*EXERCISE PASSAGE:*
===

A graph is even (resp. odd) if all its vertex degrees are even (resp. odd). We consider edge coverings by prescribed number of even and/or odd subgraphs. In view of the 8-Flow Theorem, a graph admits a covering by three even subgraphs if and only if it is bridgeless. Coverability by three odd subgraphs has been characterized recently [Petruševski, M.; Škrekovski, R. Coverability of graph by three odd subgraphs. J. Graph Theory 2019 , 92 , 304–321]. It is not hard to argue that every acyclic graph can be decomposed into two odd subgraphs, which implies that every graph admits a decomposition into two odd subgraphs and one even subgraph. Here, we prove that every 3-edge-connected graph is coverable by two even subgraphs and one odd subgraph. The result is sharp in terms of edge-connectivity. We also discuss coverability by more than three parity regular subgraphs, and prove that it can be efficiently decided whether a given instance of such covering exists. Moreover, we deduce here a polynomial time algorithm which determines whether a given set of edges extends to an odd subgraph. Finally, we share some thoughts on coverability by two subgraphs and conclude with two conjectures.

===

*DATA SHOWN:*
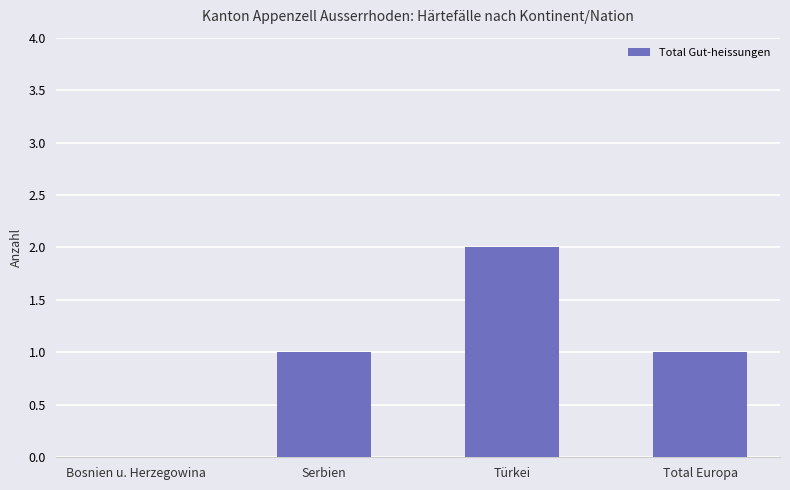

At which category does the chart reach its peak across all series?

Türkei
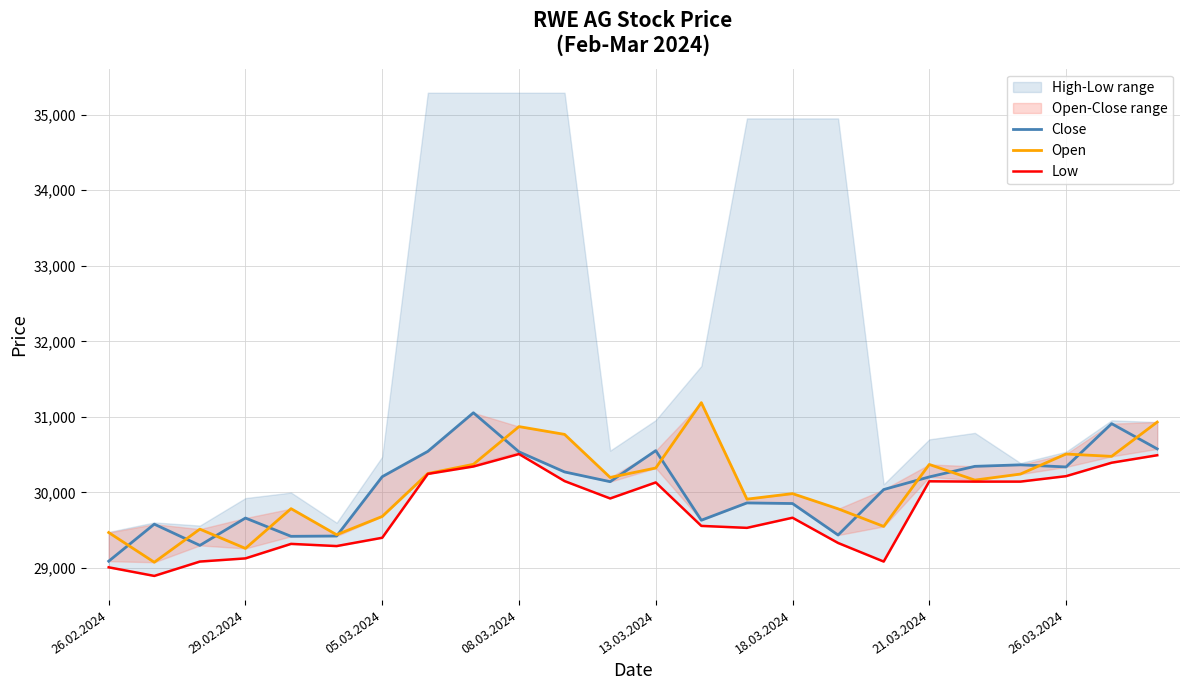

What is the sum of all Open values?

722139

===

*USING THE INFORMATION:*
[A] Please list every combination of even and odd subgraphs, with how many of each, that the graph-covering abstract mentions as a way to cover or decompose a graph.
[B] Answer these questions from the graph-covering abstract.
(i) Under what condition does a graph admit a covering by three even subgraphs?
(ii) In which journal and year was the cited characterization of coverability by three odd subgraphs published?
(iii) What does the polynomial time algorithm determine?
The listing is separate material and is not part of the graph-covering abstract.

*ANSWERS IN ORDER:*
[A]
- Three even subgraphs
- Three odd subgraphs
- Two odd subgraphs
- Two odd subgraphs and one even subgraph
- Two even subgraphs and one odd subgraph

[B]
(i) The graph must be bridgeless.
(ii) J. Graph Theory, 2019.
(iii) It determines whether a given set of edges extends to an odd subgraph.